Malang – Sudah jamak di benak para peserta didik bahwa Fisika termasuk mata pelajaran sulit. Padahal andai mengetahui lebih dekat apalagi mendalam, maka tidak ada kata sulit untuk memahami pelajaran tersebut.
Karena itu, tidak kurang 60 siswa dan siswi MAU WH melakukan kunjungan ke Universitas Negeri Malang (UM), tepatnya gedung O4 FMIPA, awal bulan ini. “Tujuan dan manfaat kegiatan adalah untuk mengenalkan laboratorium IPA, serta bagaimana penerapan konsep getaran dan gelombang di laboratorium,” kata Ibu Zuhriyah kepada media ini, Selasa (9/5).
“Harapan kami, peserta didik selain mengetahui laboratorium IPA di UM, juga memahami konsep getaran dan gelombang,” katanya. Sehingga mereka bisa tertarik dengan mata pelajaran fisika karena ada anggapan bahwa fisika termasuk mata pelajaran paling sulit, lanjutnya.

**Catatan dari sumber data**
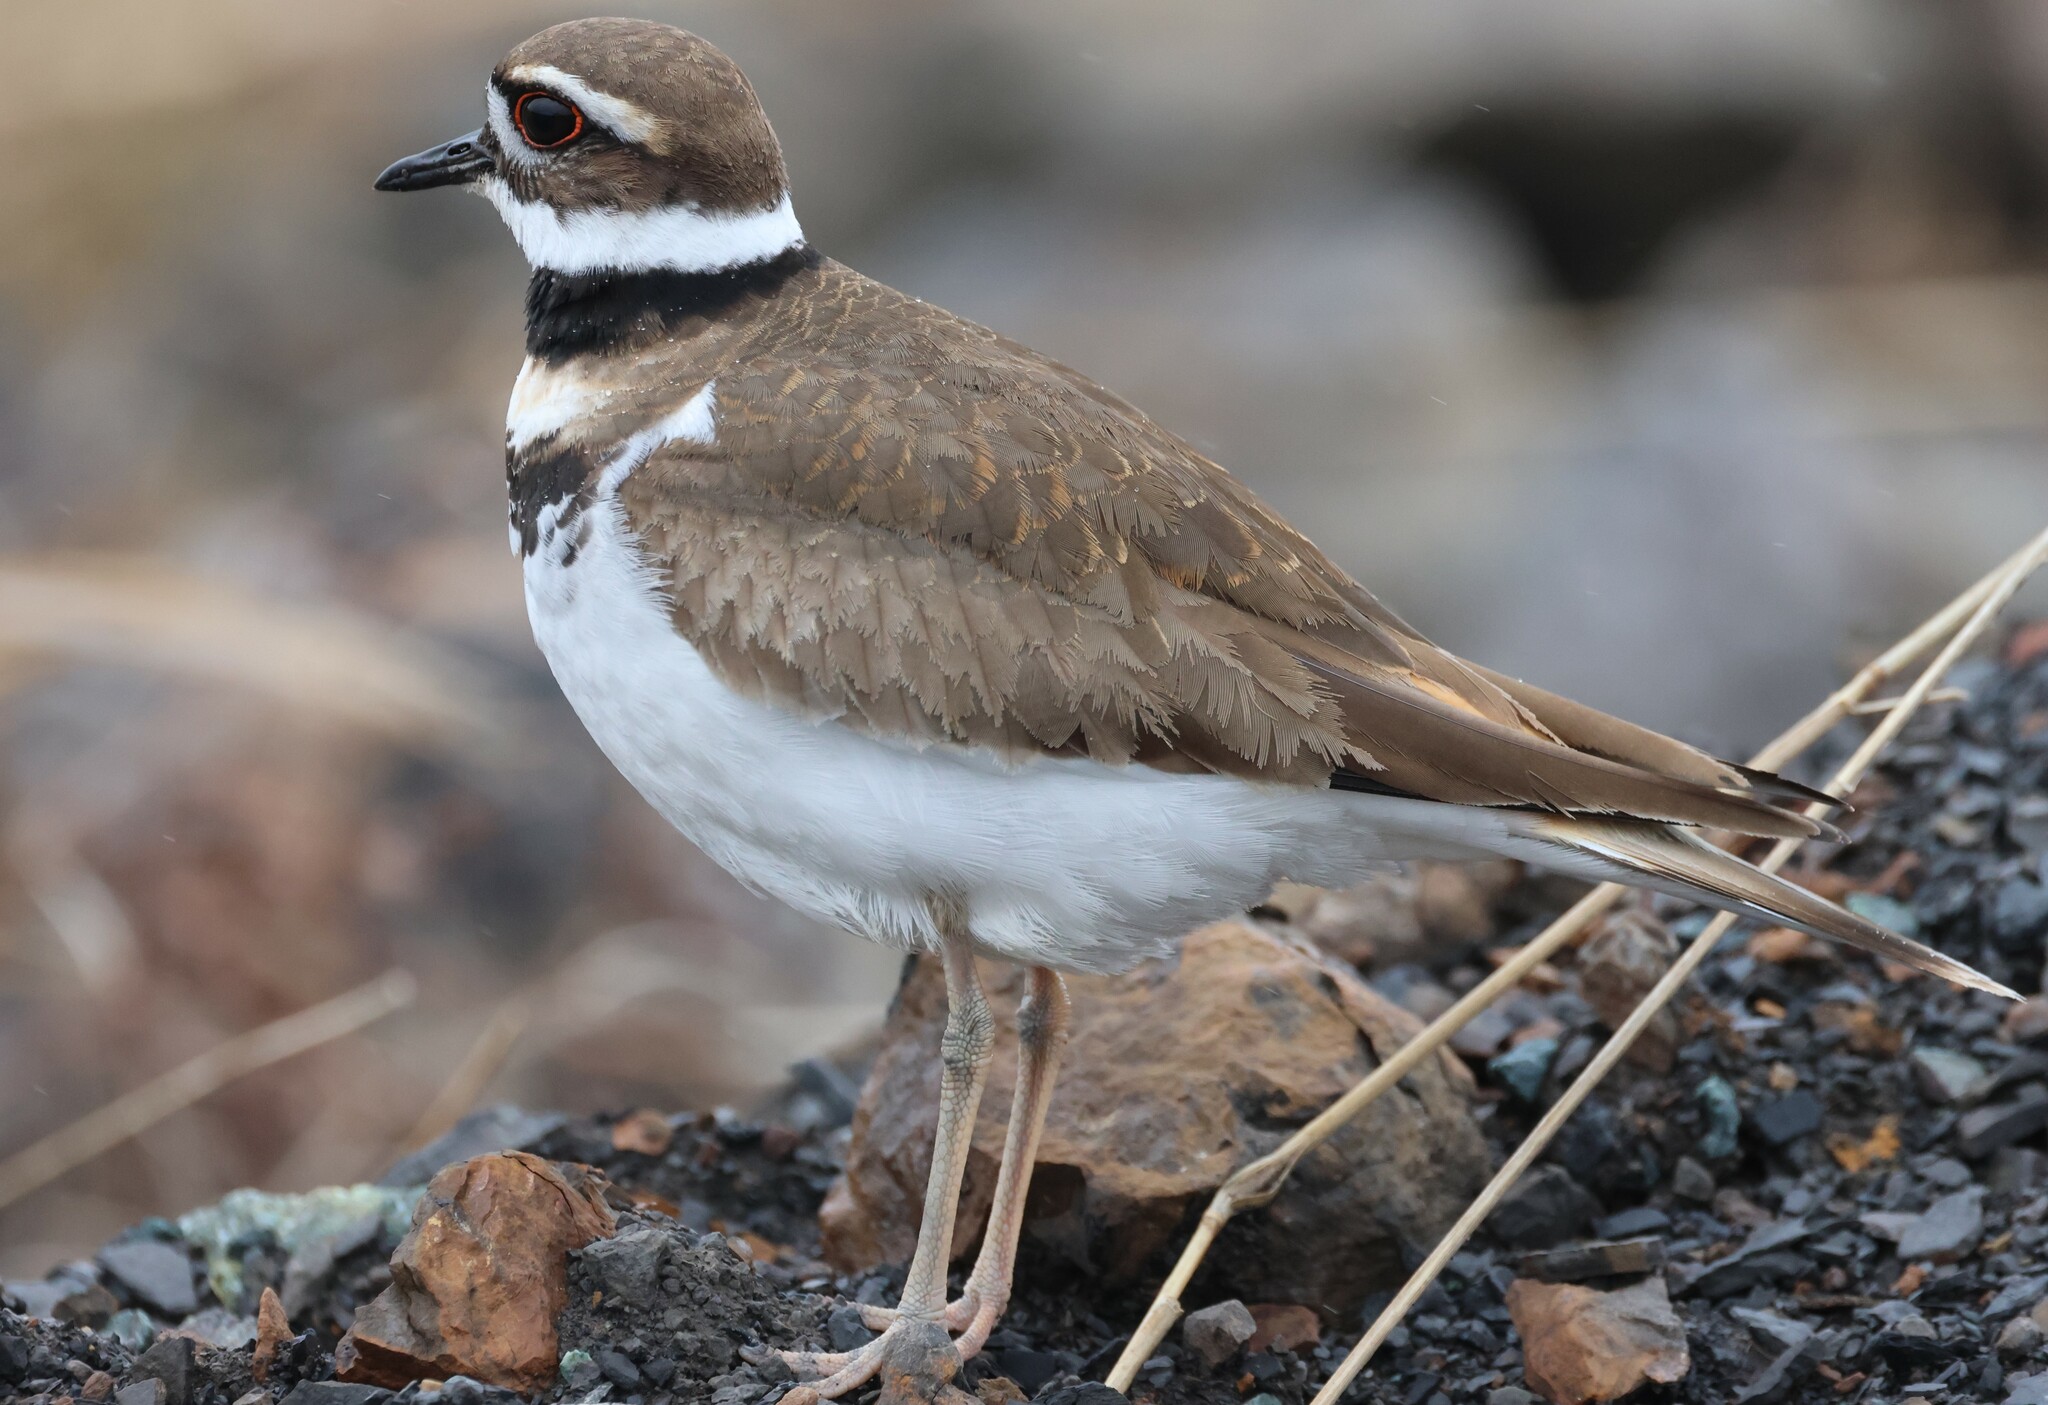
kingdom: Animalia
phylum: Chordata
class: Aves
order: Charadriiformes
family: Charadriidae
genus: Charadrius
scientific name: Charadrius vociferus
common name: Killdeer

**Deskripsi Tugas**
Cetak bagian teks tentang kunjungan ke laboratorium IPA, mulai dari "Malang – Sudah" hingga "paling sulit, lanjutnya.", tanpa mengubah apa pun.

**Kotak Jawaban**
Malang – Sudah jamak di benak para peserta didik bahwa Fisika termasuk mata pelajaran sulit. Padahal andai mengetahui lebih dekat apalagi mendalam, maka tidak ada kata sulit untuk memahami pelajaran tersebut.
Karena itu, tidak kurang 60 siswa dan siswi MAU WH melakukan kunjungan ke Universitas Negeri Malang (UM), tepatnya gedung O4 FMIPA, awal bulan ini. “Tujuan dan manfaat kegiatan adalah untuk mengenalkan laboratorium IPA, serta bagaimana penerapan konsep getaran dan gelombang di laboratorium,” kata Ibu Zuhriyah kepada media ini, Selasa (9/5).
“Harapan kami, peserta didik selain mengetahui laboratorium IPA di UM, juga memahami konsep getaran dan gelombang,” katanya. Sehingga mereka bisa tertarik dengan mata pelajaran fisika karena ada anggapan bahwa fisika termasuk mata pelajaran paling sulit, lanjutnya.